GIVEN PASSAGE start

The Columbia cluster was acquired by NASA Ames in the summer of 2004, and currently consists of 10,160 Itanium 2 chips running at 1.5 GHz. The cluster has a rating of 51.9 sustained teraflops on the Linpack Fortran benchmark test (nearly 61 teraflops peak), and could be easily upgraded to dual-core "Montecito" Itanium 9000 chips delivering more than twice the oomph. SGI is working on new blade architecture designs, and is counting on Intel's "Tukwila" Itanium chips, due next year, to offer its customers even more computing power.
NASA Ames seems to have come to the conclusion that it is always a good idea to have two vendors to grind against each other, and has given a contract to IBM for a small evaluation system that will allow NASA to put the System p5 architecture through the paces against the Itanium-InfiniBand combo. This relatively small cluster that IBM has been commission to build is comprised of System p5 575+ servers with a total of 640 processors and delivering 5.6 teraflops of peak performance, which will sit beside Columbia and augment its current processing capacity.
As part of its upgrading of supercomputing capacity, NASA plans to do a four-phase deployment to move to a machine that is much more powerful than Columbia. The IBM System p5 575+ cluster is part of the initial bidding process and IBM has not, unlike what the press release seems to suggest, been awarded the deal. (This box is not phase one of the deployment.) SGI is demonstrating benchmarks running on gear, too, according to sources at NASA. And who knows who else will try to chase the deal. Cray is an obvious potential bidder, as is Sun Microsystems and Hewlett-Packard.

GIVEN PASSAGE end
DATASET EXTRACT start

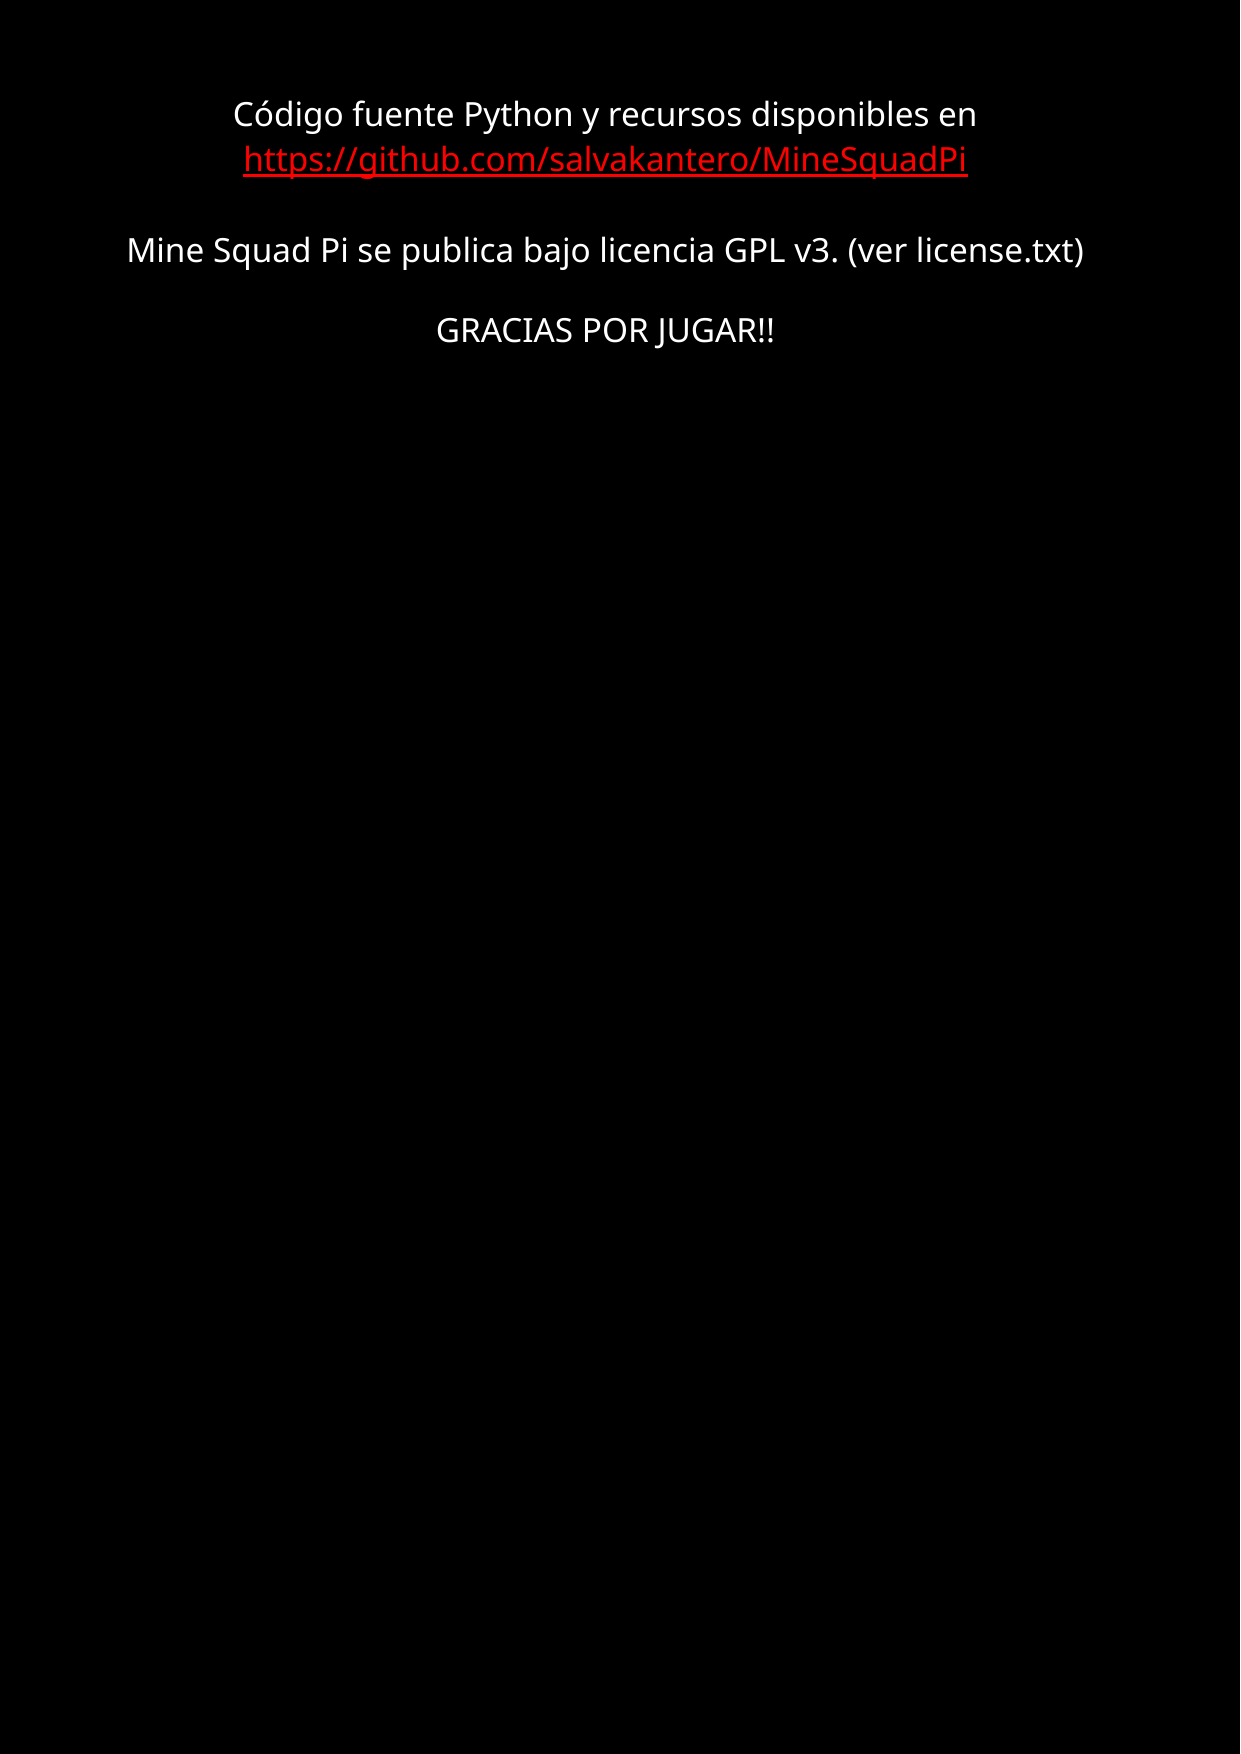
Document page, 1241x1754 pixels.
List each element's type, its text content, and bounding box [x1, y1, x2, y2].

text GRACIAS POR JUGAR!! [0, 307, 1211, 352]
text Mine Squad Pi se publica bajo licencia GPL v3. (ver license.txt) [0, 227, 1211, 272]
text Código fuente Python y recursos disponibles en https://github.com/salvakantero/MineSquadPi [0, 91, 1211, 182]
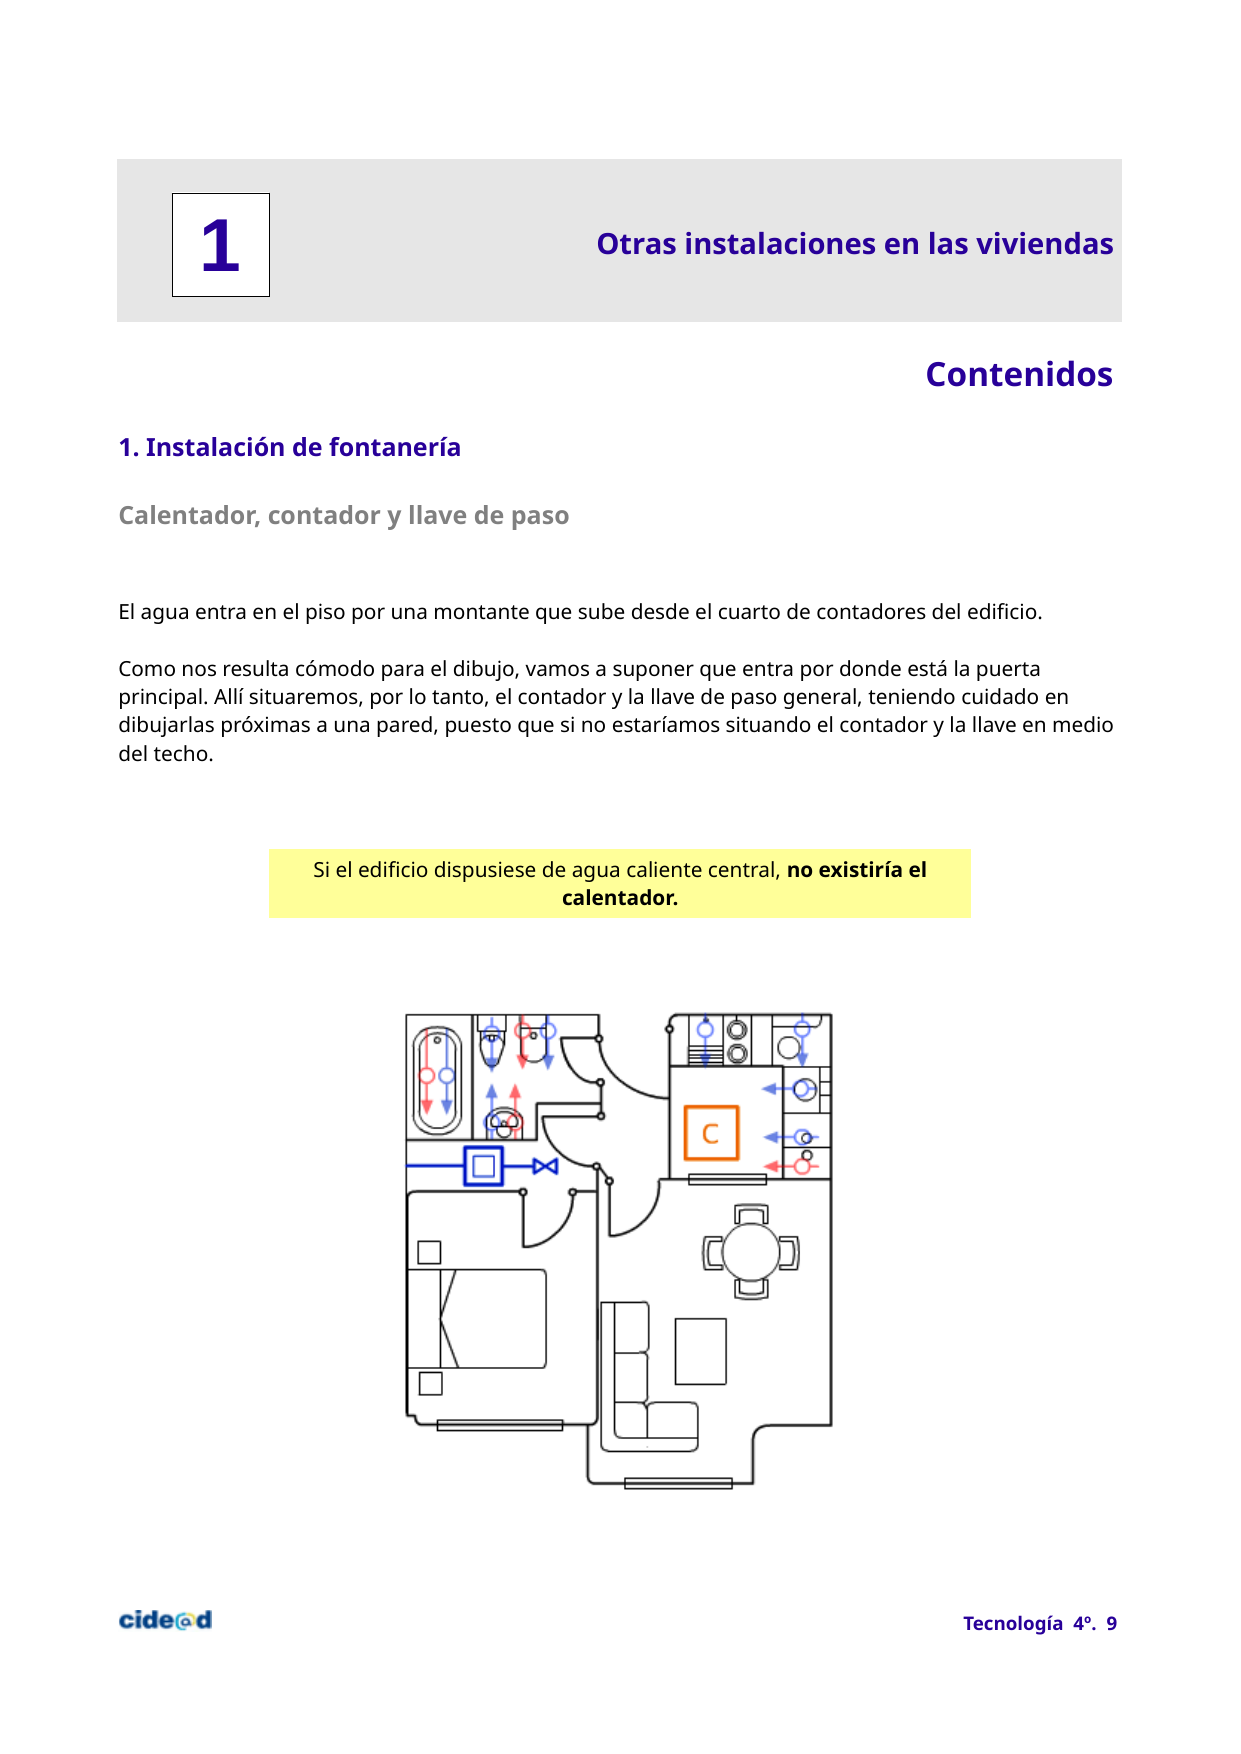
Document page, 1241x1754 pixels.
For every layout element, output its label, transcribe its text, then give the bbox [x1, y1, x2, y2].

DATASET EXTRACT end

TASK BRIEF:
Answer these questions using the NASA supercomputer passage:
1. How many Itanium 2 chips make up the Columbia cluster?
2. How many processors are in the IBM System p5 575+ evaluation cluster?
3. How many phases does NASA's planned deployment have?

FINISHED ANSWER:
1. 10,160
2. 640
3. Four